• _Assignment_
Return the entries that follow exactly, with no images.

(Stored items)
--------

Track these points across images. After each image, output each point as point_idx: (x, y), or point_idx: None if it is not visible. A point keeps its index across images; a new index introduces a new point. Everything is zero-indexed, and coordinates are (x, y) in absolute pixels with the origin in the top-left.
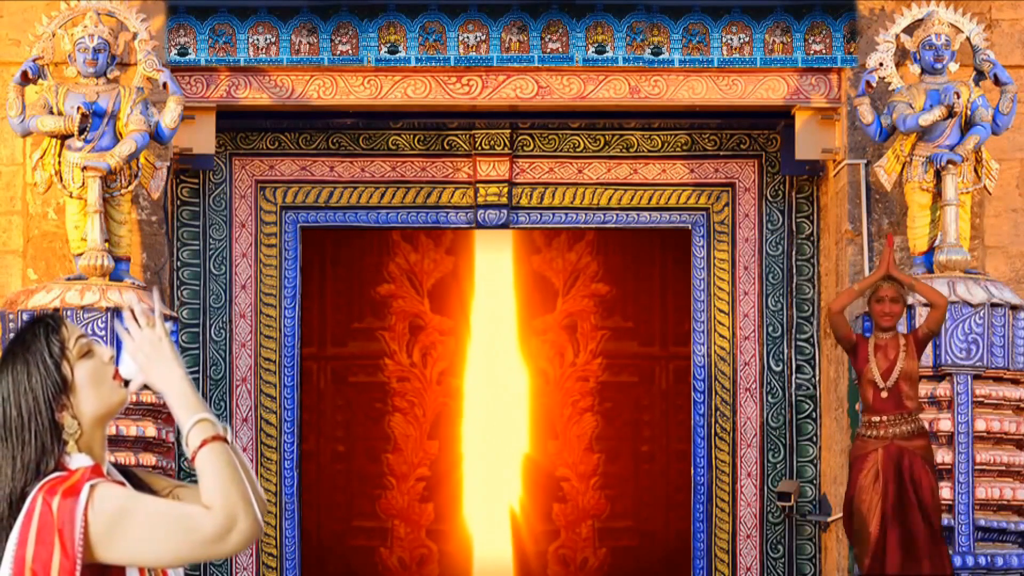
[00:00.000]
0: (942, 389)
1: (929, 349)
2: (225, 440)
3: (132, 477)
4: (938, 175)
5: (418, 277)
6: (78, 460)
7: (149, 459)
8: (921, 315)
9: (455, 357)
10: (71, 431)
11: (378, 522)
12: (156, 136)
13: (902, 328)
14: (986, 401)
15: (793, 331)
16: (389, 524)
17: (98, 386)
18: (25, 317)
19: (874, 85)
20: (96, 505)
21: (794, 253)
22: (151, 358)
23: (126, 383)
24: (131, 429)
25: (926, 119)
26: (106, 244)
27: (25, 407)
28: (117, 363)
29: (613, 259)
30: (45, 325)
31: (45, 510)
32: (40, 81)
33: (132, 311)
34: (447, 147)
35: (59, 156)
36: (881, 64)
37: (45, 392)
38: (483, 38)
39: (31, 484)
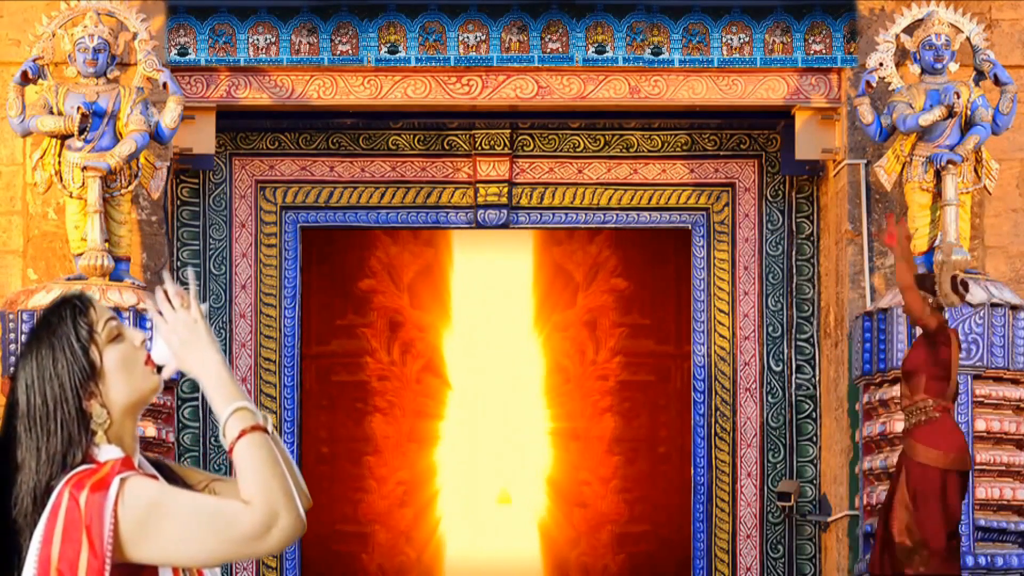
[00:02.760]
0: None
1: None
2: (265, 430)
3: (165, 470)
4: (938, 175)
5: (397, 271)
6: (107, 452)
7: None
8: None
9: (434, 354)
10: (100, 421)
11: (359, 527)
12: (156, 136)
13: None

--------

• _Response to the exercise_
Track these points across images. After each image, output each point as point_idx: (x, y), or point_idx: None if it is not visible. A point keeps its index across images; a new index introduces a new point. Everything is zero-indexed, and coordinates are (x, y) in absolute pixels with the origin in the top-left.
[00:00.000]
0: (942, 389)
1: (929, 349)
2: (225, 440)
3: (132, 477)
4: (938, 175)
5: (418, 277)
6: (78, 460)
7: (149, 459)
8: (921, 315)
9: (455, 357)
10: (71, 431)
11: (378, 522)
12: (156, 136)
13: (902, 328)
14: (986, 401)
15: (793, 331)
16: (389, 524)
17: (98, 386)
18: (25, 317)
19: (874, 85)
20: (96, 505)
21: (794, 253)
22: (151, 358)
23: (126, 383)
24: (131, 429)
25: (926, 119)
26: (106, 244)
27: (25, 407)
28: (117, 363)
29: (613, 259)
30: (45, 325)
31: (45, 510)
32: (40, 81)
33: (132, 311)
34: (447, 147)
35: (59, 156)
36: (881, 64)
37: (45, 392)
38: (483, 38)
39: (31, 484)
[00:02.760]
0: None
1: None
2: (265, 430)
3: (165, 470)
4: (938, 175)
5: (397, 271)
6: (107, 452)
7: None
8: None
9: (434, 354)
10: (100, 421)
11: (359, 527)
12: (156, 136)
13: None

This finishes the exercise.